**HOW TO COMPLETE THIS TASK**
The result should be an exact copy of the data, free of pictures.

===== INPUT DATA

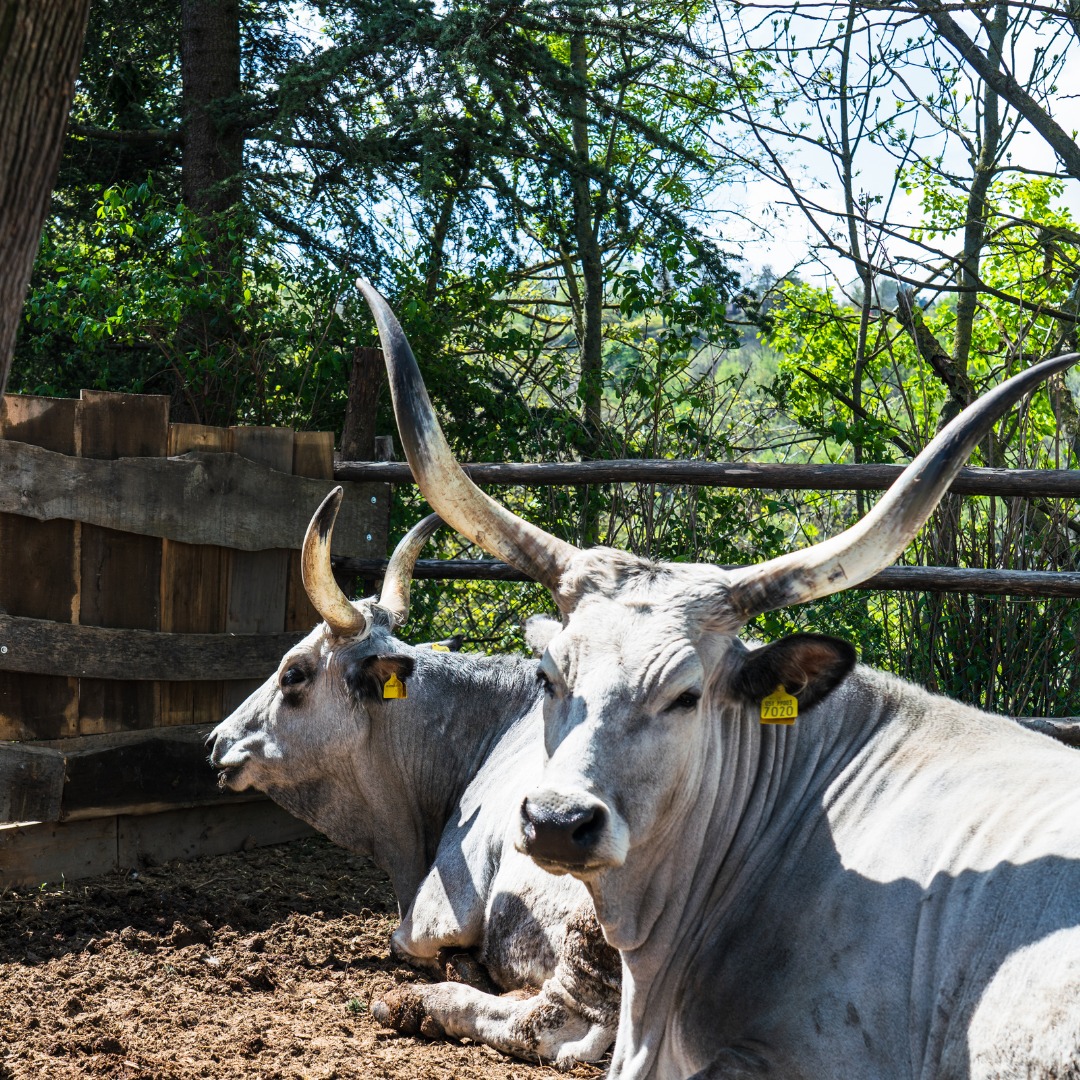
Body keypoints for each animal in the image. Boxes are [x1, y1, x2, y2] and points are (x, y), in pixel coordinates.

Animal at [208, 496, 617, 1071]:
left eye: (294, 674)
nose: (216, 741)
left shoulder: (432, 917)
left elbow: (412, 945)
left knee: (550, 1021)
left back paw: (419, 1003)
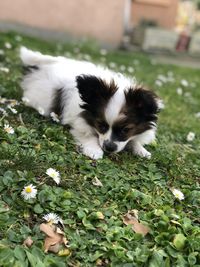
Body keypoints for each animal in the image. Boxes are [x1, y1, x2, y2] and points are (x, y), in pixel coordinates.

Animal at [19, 47, 162, 160]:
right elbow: (88, 135)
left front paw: (141, 150)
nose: (109, 147)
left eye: (126, 130)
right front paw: (94, 150)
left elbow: (133, 140)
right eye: (100, 125)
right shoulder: (79, 122)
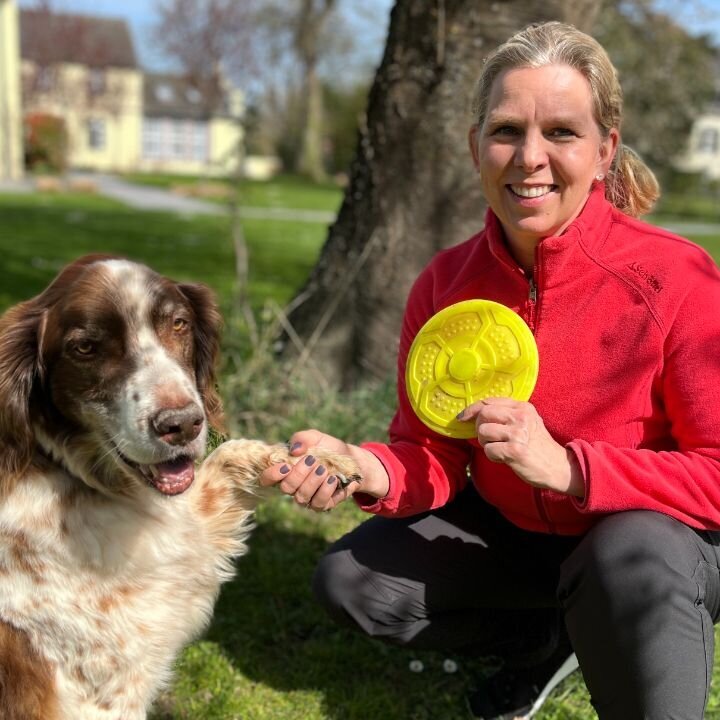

==========

**OUTPUT FOR THIS EXERCISE**
Body keypoints for each animal in the image. Boxes are [x1, y1, x2, y2] and points are (x, y), in pixel coordinates.

Animal at [208, 496, 617, 1071]:
left eye: (294, 674)
nose: (216, 741)
left shoulder: (432, 917)
left elbow: (412, 945)
left knee: (550, 1021)
left back paw: (419, 1003)
Body keypoints for each animal in the image. Boxes are [x1, y1, x2, y2] and points are (x, y), in pixel coordinates.

Animal at [19, 47, 162, 160]:
right elbow: (88, 135)
left front paw: (141, 150)
nose: (109, 147)
left eye: (126, 130)
right front paw: (94, 150)
left elbow: (133, 140)
right eye: (100, 125)
right shoulder: (79, 122)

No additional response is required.